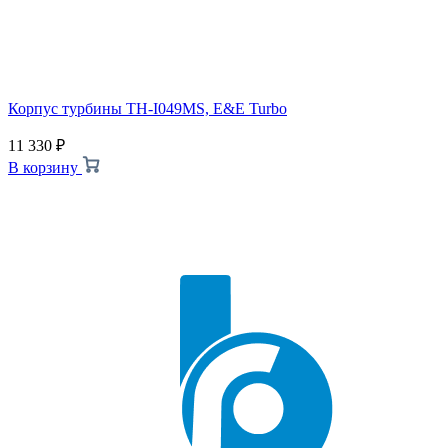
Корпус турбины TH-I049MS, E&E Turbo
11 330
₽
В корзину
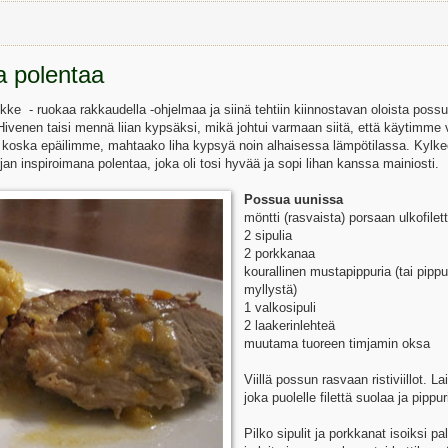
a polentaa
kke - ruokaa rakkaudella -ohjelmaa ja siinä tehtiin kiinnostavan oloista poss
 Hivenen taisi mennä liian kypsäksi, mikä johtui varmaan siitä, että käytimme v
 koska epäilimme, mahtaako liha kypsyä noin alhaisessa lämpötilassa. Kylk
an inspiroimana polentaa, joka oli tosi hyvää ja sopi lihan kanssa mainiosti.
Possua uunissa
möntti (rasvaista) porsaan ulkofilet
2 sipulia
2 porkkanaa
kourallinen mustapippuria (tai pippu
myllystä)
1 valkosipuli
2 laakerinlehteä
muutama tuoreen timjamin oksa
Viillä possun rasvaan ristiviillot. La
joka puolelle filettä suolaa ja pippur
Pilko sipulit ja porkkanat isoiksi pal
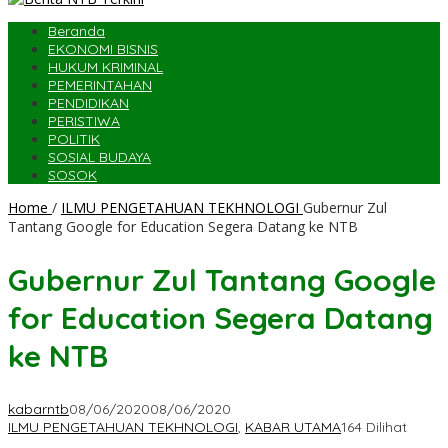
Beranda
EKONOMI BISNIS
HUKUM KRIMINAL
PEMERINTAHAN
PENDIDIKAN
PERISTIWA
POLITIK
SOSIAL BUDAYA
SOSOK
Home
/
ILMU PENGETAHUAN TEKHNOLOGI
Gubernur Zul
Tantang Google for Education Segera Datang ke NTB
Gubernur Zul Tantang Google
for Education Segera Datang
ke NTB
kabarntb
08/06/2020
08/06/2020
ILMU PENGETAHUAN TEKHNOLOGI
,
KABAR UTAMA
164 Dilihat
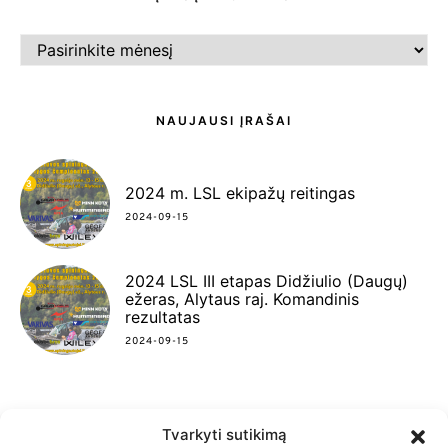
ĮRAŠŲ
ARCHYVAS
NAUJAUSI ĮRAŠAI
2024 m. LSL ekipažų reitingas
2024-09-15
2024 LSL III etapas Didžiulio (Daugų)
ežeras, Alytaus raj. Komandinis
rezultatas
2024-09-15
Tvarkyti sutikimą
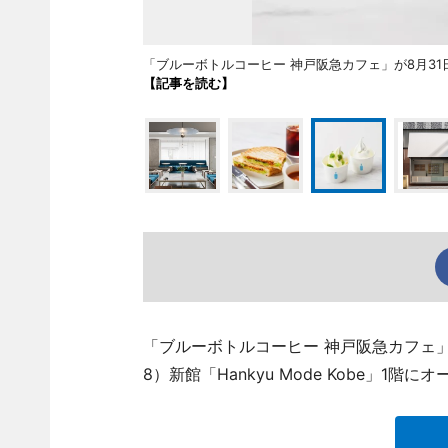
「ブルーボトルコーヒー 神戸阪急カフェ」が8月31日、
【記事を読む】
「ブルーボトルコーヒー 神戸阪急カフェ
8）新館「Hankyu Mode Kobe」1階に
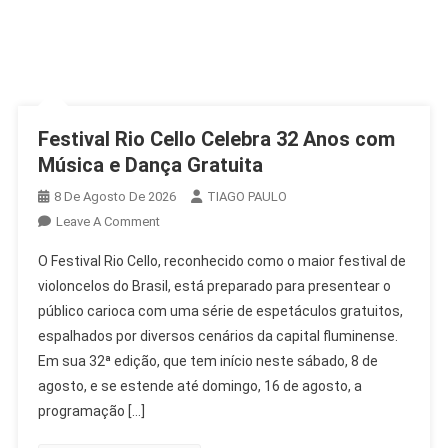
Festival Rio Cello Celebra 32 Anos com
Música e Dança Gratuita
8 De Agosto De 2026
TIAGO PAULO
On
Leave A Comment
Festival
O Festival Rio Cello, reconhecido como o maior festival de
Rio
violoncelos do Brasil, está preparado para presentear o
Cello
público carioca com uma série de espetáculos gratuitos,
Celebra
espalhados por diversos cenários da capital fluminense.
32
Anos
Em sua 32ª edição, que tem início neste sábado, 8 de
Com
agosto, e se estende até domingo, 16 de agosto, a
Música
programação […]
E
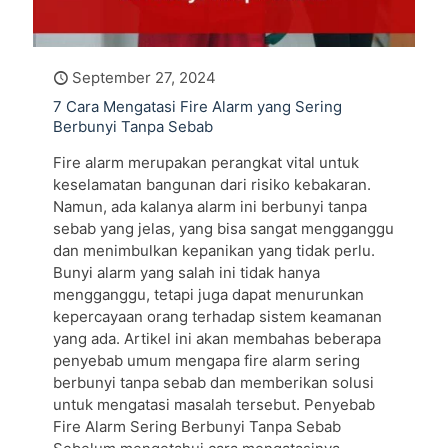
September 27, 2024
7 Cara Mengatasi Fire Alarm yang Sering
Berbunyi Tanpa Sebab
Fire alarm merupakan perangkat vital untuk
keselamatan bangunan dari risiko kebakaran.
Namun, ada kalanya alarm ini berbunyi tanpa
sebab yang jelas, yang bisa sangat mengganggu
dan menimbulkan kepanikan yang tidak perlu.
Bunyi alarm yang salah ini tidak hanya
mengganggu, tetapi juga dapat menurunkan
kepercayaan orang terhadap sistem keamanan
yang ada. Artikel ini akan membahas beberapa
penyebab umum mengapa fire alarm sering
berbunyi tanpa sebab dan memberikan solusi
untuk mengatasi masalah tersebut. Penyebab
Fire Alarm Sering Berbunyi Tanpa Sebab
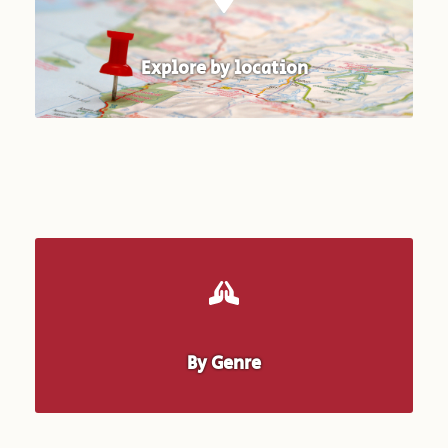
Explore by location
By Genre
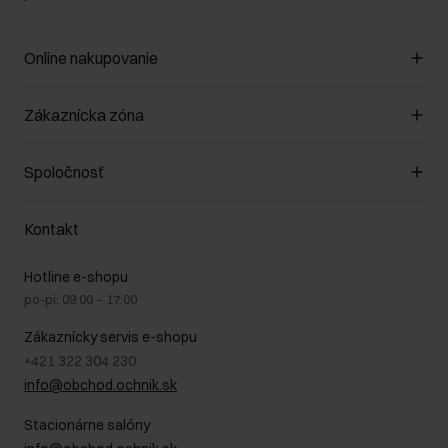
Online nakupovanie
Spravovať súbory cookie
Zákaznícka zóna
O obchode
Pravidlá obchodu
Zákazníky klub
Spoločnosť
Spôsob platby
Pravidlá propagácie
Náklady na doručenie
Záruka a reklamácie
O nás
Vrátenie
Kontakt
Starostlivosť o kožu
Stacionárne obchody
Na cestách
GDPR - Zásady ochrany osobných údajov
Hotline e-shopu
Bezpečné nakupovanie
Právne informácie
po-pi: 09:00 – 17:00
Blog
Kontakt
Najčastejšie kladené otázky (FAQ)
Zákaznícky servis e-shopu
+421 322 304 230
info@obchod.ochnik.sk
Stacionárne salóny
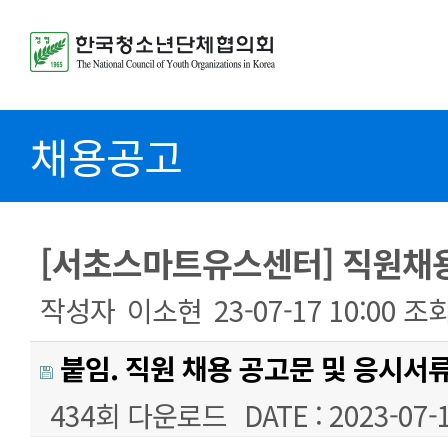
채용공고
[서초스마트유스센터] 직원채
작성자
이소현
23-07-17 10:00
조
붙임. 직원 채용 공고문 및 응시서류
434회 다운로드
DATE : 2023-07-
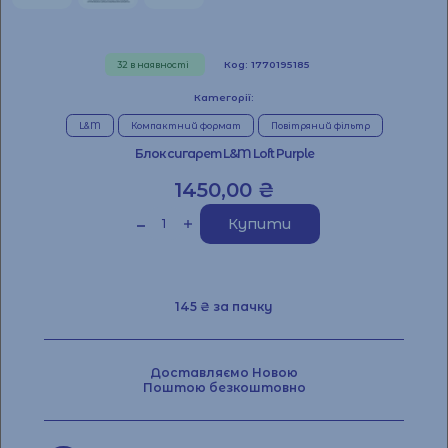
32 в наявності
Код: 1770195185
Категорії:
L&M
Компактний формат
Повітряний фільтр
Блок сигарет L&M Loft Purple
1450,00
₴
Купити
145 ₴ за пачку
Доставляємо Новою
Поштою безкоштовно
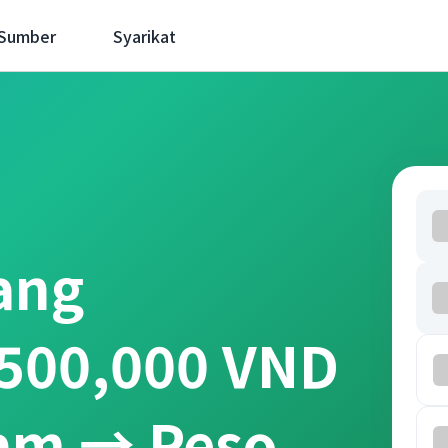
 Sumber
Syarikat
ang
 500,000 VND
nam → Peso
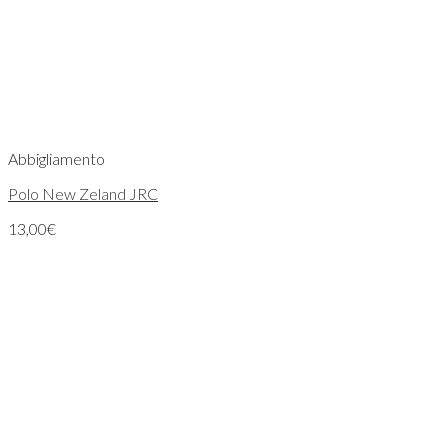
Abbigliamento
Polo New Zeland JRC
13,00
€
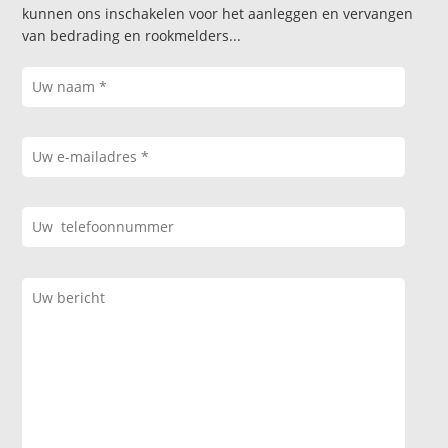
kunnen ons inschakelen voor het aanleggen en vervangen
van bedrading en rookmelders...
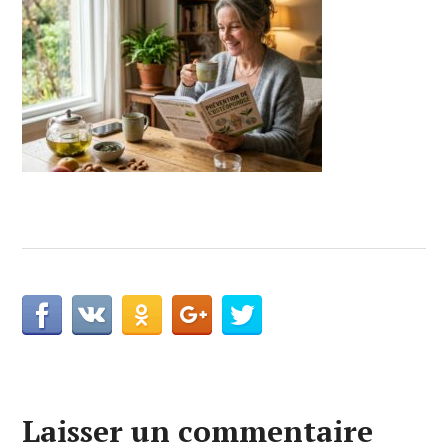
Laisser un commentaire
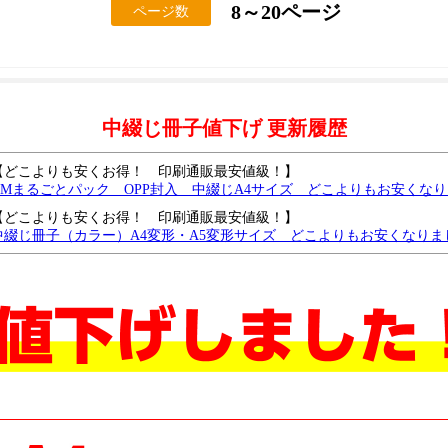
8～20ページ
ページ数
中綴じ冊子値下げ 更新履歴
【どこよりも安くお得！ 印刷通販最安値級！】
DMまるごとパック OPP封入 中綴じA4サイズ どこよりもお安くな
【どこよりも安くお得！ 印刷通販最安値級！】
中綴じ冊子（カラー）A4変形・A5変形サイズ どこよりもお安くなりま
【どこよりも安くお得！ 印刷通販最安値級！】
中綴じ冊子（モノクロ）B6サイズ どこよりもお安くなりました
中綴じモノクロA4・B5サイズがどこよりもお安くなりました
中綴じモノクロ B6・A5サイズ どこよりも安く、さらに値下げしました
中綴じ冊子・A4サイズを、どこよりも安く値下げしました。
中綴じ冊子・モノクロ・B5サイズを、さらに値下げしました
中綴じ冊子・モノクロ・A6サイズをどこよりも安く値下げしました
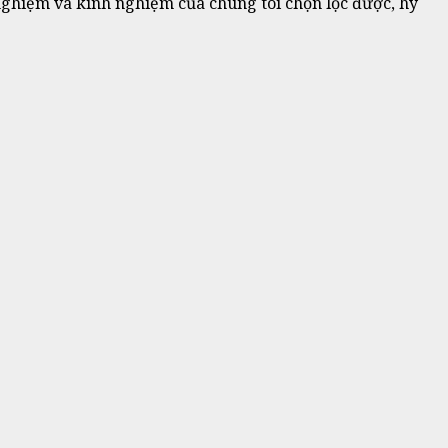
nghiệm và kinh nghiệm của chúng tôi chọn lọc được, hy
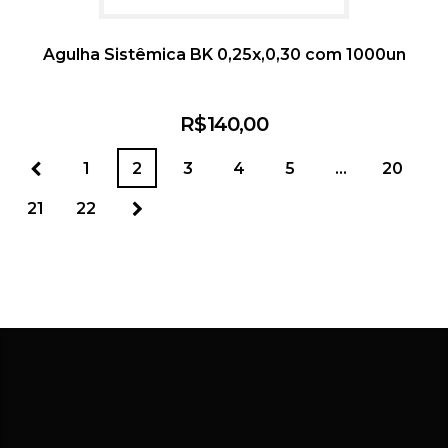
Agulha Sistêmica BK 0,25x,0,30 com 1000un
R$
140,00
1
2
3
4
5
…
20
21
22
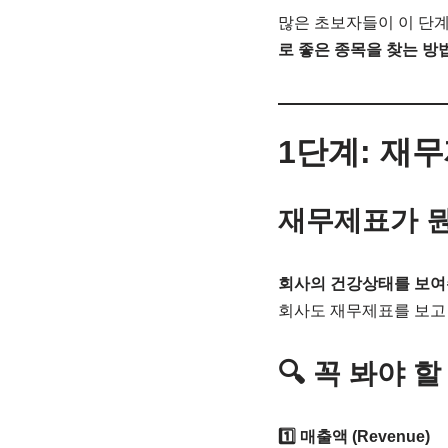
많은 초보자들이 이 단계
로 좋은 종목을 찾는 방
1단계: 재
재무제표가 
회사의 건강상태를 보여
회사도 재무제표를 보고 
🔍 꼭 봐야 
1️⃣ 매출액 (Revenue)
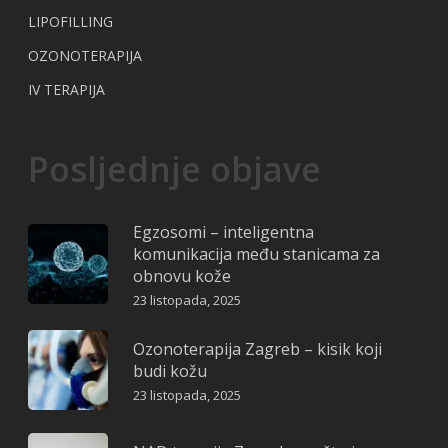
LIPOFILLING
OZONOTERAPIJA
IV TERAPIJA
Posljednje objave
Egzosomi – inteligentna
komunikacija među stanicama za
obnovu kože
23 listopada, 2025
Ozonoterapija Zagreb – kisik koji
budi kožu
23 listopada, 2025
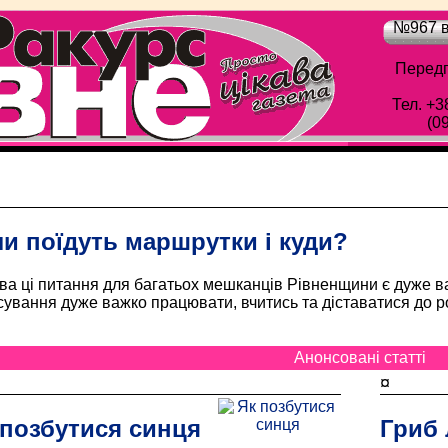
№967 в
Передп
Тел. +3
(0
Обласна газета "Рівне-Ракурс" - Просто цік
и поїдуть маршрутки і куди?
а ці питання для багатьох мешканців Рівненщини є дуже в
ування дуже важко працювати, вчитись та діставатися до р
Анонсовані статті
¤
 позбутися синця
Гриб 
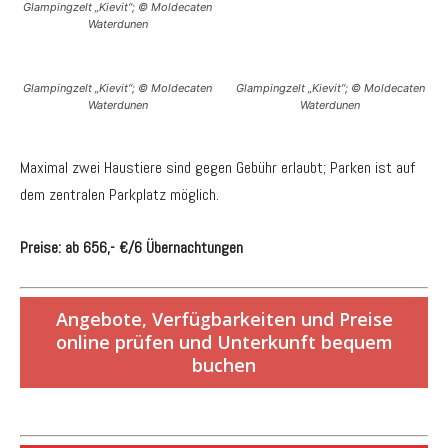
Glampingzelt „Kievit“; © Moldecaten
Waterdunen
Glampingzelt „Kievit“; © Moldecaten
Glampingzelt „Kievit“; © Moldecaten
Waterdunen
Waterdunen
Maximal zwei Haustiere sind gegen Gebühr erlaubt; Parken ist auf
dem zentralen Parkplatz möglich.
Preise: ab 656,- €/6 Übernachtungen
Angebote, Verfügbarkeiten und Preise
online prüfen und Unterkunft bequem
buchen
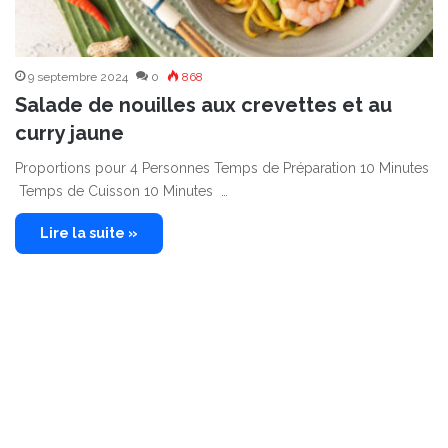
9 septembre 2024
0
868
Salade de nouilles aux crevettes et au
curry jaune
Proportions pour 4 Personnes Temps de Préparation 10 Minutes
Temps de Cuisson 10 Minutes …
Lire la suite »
__________
From the records above, copy exactly the stretch from the line holding "Pravidlá propagácie" through the line holding "Блок сигарет L&M Loft Purple", both ends included, without the pictures.

Pravidlá propagácie
Náklady na doručenie
Záruka a reklamácie
O nás
Vrátenie
Kontakt
Starostlivosť o kožu
Stacionárne obchody
Na cestách
GDPR - Zásady ochrany osobných údajov
Hotline e-shopu
Bezpečné nakupovanie
Právne informácie
po-pi: 09:00 – 17:00
Blog
Kontakt
Najčastejšie kladené otázky (FAQ)
Zákaznícky servis e-shopu
+421 322 304 230
info@obchod.ochnik.sk
Stacionárne salóny
채용공고
[서초스마트유스센터] 직원채
작성자
이소현
23-07-17 10:00
조
붙임. 직원 채용 공고문 및 응시서류
434회 다운로드
DATE : 2023-07-
32 в наявності
Код: 1770195185
Категорії:
L&M
Компактний формат
Повітряний фільтр
Блок сигарет L&M Loft Purple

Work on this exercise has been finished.